» Given data
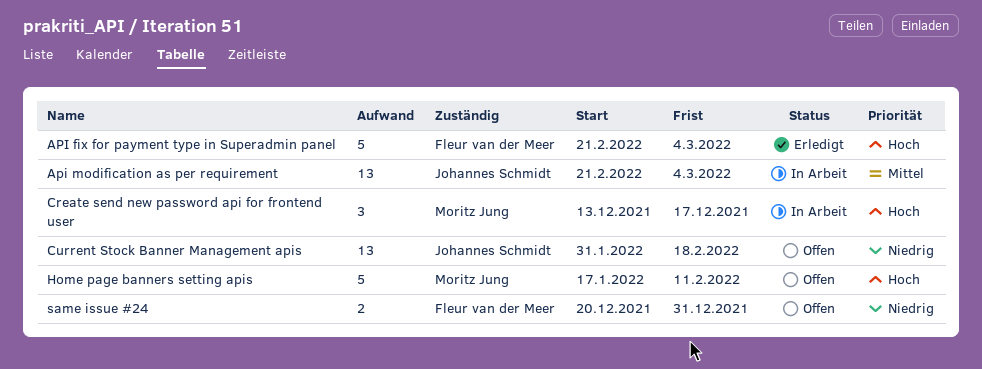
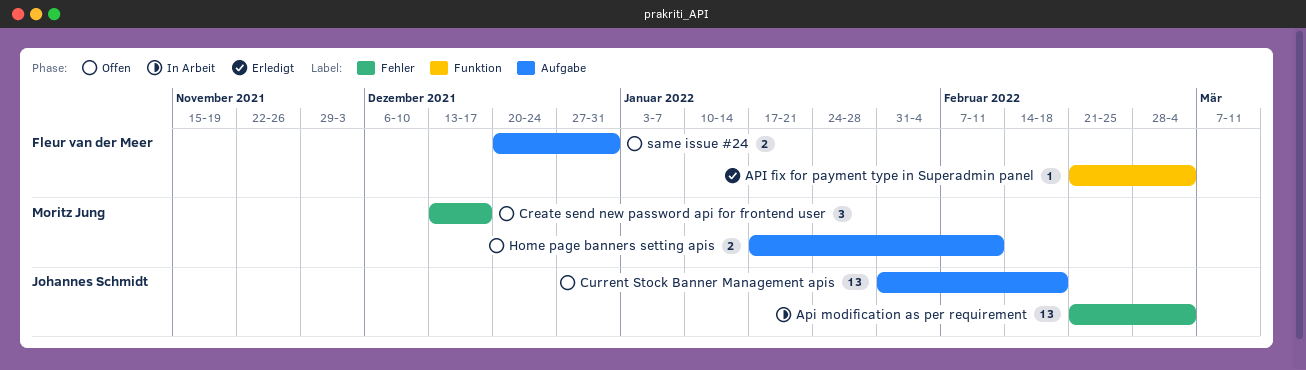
API fix for payment type in Superadmin panel, estimate: 5 -> 1
Create send new password api for frontend user, status: In Arbeit -> Offen
Home page banners setting apis, estimate: 5 -> 2

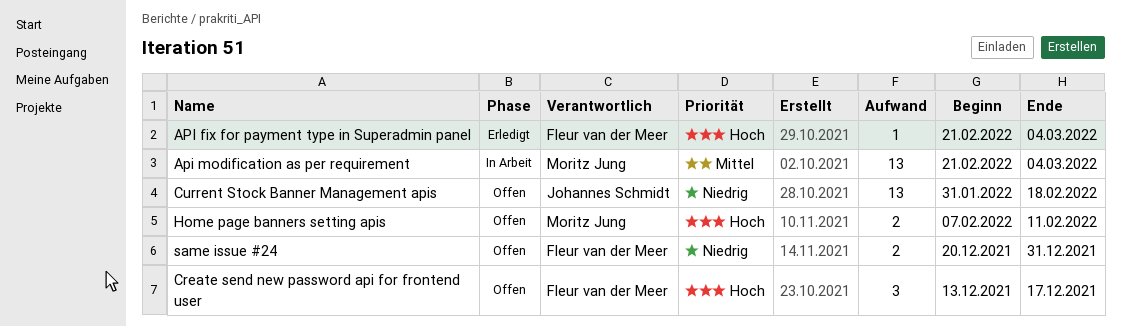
Api modification as per requirement, owner: Johannes Schmidt -> Moritz Jung
Create send new password api for frontend user, owner: Moritz Jung -> Fleur van der Meer
Home page banners setting apis, start: Jan 17 -> Feb 7

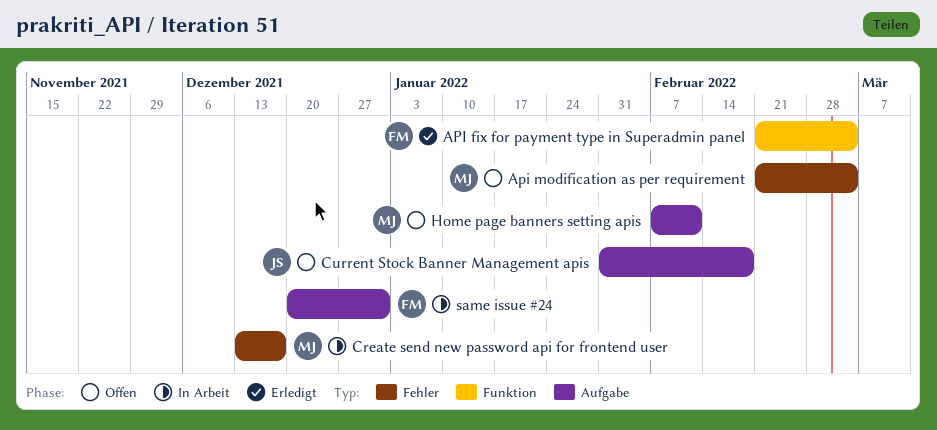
Api modification as per requirement, status: In Arbeit -> Offen
Create send new password api for frontend user, status: Offen -> In Arbeit
Create send new password api for frontend user, owner: Fleur van der Meer -> Moritz Jung
same issue #24, status: Offen -> In Arbeit

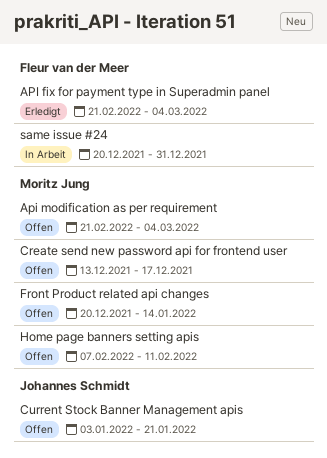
Create send new password api for frontend user, status: In Arbeit -> Offen
Current Stock Banner Management apis, start: Jan 31 -> Jan 3
Current Stock Banner Management apis, due: Feb 18 -> Jan 21
Front Product related api changes: none -> present

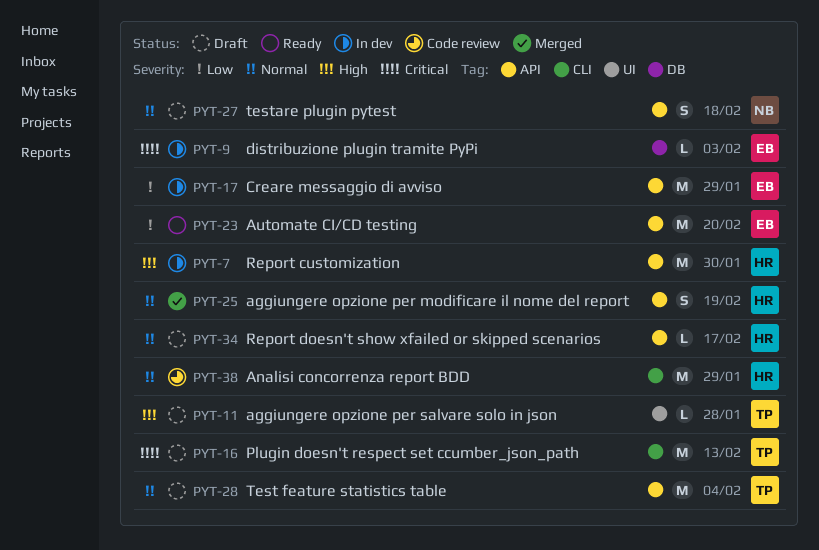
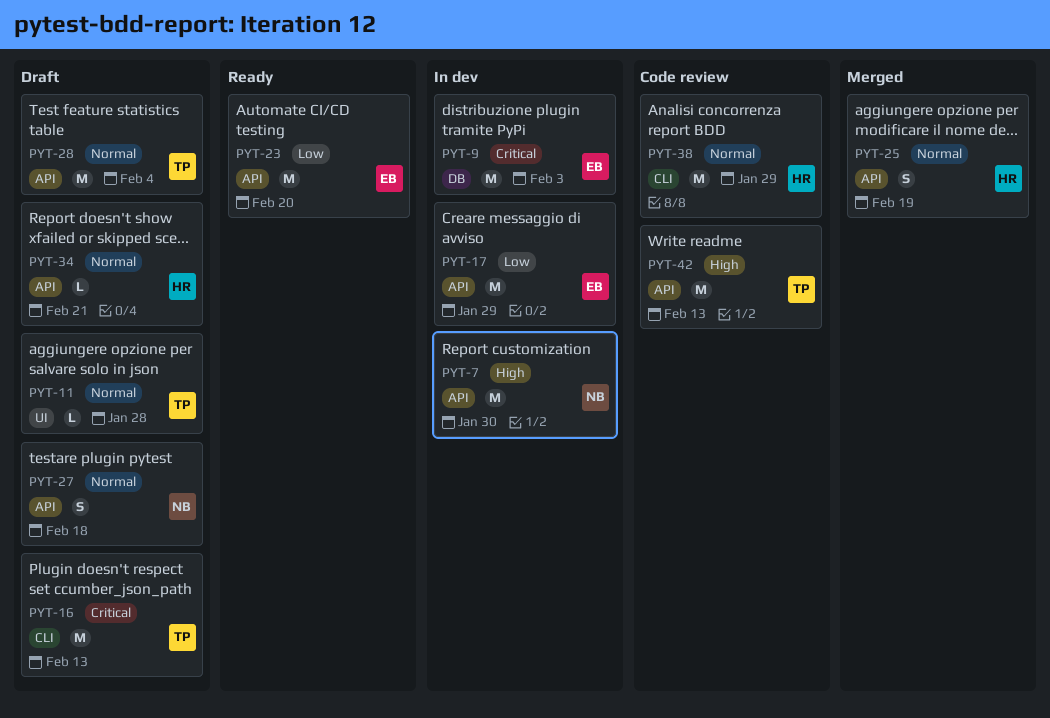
PYT-7, owner: HR -> NB
PYT-9, estimate: L -> M
PYT-11, priority: High -> Normal
PYT-34, due: Feb 17 -> Feb 21
PYT-42: none -> present

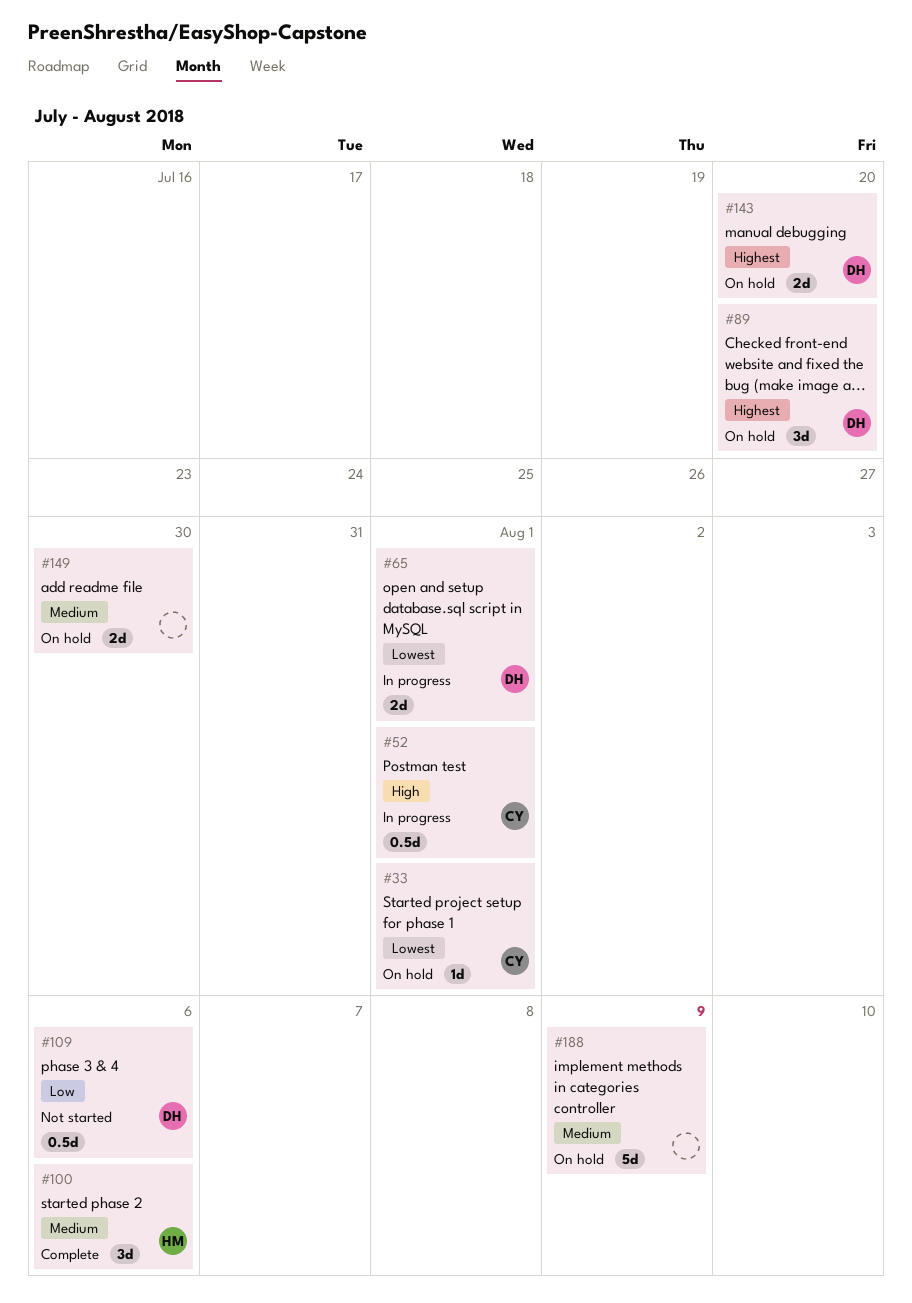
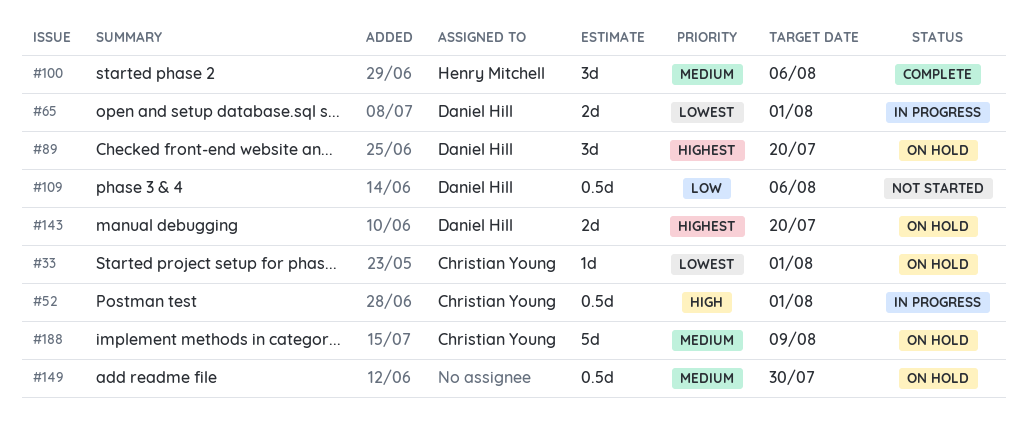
#149, estimate: 2d -> 0.5d
#188, owner: none -> Christian Young

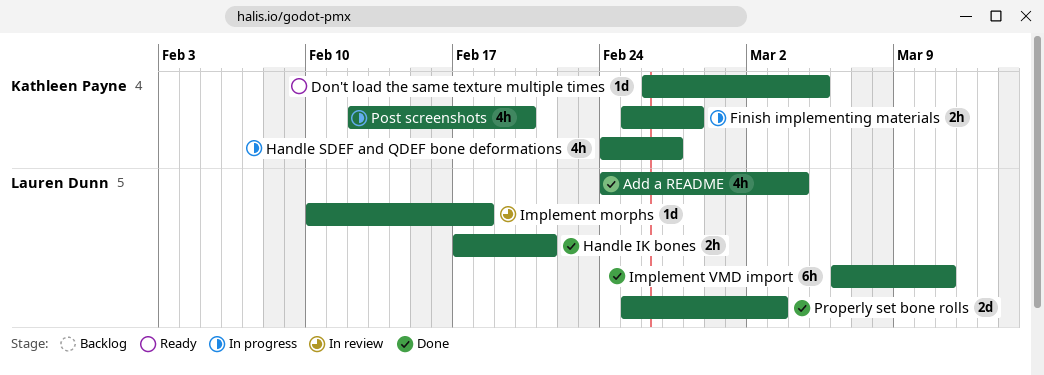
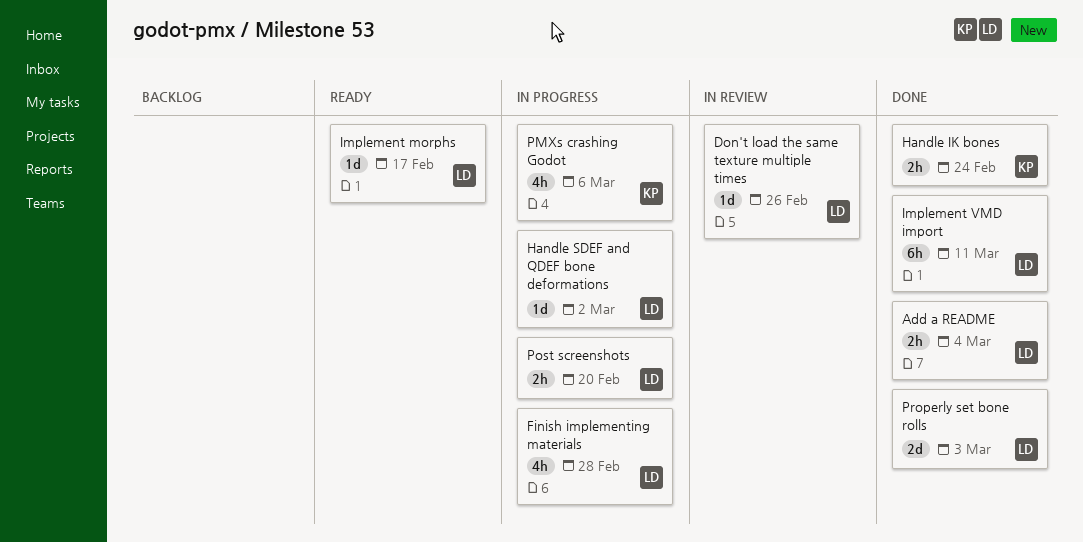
Add a README, estimate: 4h -> 2h
Don't load the same texture multiple times, status: Ready -> In review
Don't load the same texture multiple times, owner: Kathleen Payne -> Lauren Dunn
Don't load the same texture multiple times, due: Mar 5 -> Feb 26
Finish implementing materials, owner: Kathleen Payne -> Lauren Dunn
Finish implementing materials, estimate: 2h -> 4h
Handle IK bones, owner: Lauren Dunn -> Kathleen Payne
Handle IK bones, due: Feb 21 -> Feb 24
Handle SDEF and QDEF bone deformations, owner: Kathleen Payne -> Lauren Dunn
Handle SDEF and QDEF bone deformations, estimate: 4h -> 1d
Handle SDEF and QDEF bone deformations, due: Feb 27 -> Mar 2
Implement morphs, status: In review -> Ready
Implement morphs, due: Feb 18 -> Feb 17
PMXs crashing Godot: none -> present
Post screenshots, owner: Kathleen Payne -> Lauren Dunn
Post screenshots, estimate: 4h -> 2h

» Exercise goal
Each line above must be repeated exactly in the answer, with pictures omitted.

» Completed exercise
API fix for payment type in Superadmin panel, estimate: 5 -> 1
Create send new password api for frontend user, status: In Arbeit -> Offen
Home page banners setting apis, estimate: 5 -> 2

Api modification as per requirement, owner: Johannes Schmidt -> Moritz Jung
Create send new password api for frontend user, owner: Moritz Jung -> Fleur van der Meer
Home page banners setting apis, start: Jan 17 -> Feb 7

Api modification as per requirement, status: In Arbeit -> Offen
Create send new password api for frontend user, status: Offen -> In Arbeit
Create send new password api for frontend user, owner: Fleur van der Meer -> Moritz Jung
same issue #24, status: Offen -> In Arbeit

Create send new password api for frontend user, status: In Arbeit -> Offen
Current Stock Banner Management apis, start: Jan 31 -> Jan 3
Current Stock Banner Management apis, due: Feb 18 -> Jan 21
Front Product related api changes: none -> present

PYT-7, owner: HR -> NB
PYT-9, estimate: L -> M
PYT-11, priority: High -> Normal
PYT-34, due: Feb 17 -> Feb 21
PYT-42: none -> present

#149, estimate: 2d -> 0.5d
#188, owner: none -> Christian Young

Add a README, estimate: 4h -> 2h
Don't load the same texture multiple times, status: Ready -> In review
Don't load the same texture multiple times, owner: Kathleen Payne -> Lauren Dunn
Don't load the same texture multiple times, due: Mar 5 -> Feb 26
Finish implementing materials, owner: Kathleen Payne -> Lauren Dunn
Finish implementing materials, estimate: 2h -> 4h
Handle IK bones, owner: Lauren Dunn -> Kathleen Payne
Handle IK bones, due: Feb 21 -> Feb 24
Handle SDEF and QDEF bone deformations, owner: Kathleen Payne -> Lauren Dunn
Handle SDEF and QDEF bone deformations, estimate: 4h -> 1d
Handle SDEF and QDEF bone deformations, due: Feb 27 -> Mar 2
Implement morphs, status: In review -> Ready
Implement morphs, due: Feb 18 -> Feb 17
PMXs crashing Godot: none -> present
Post screenshots, owner: Kathleen Payne -> Lauren Dunn
Post screenshots, estimate: 4h -> 2h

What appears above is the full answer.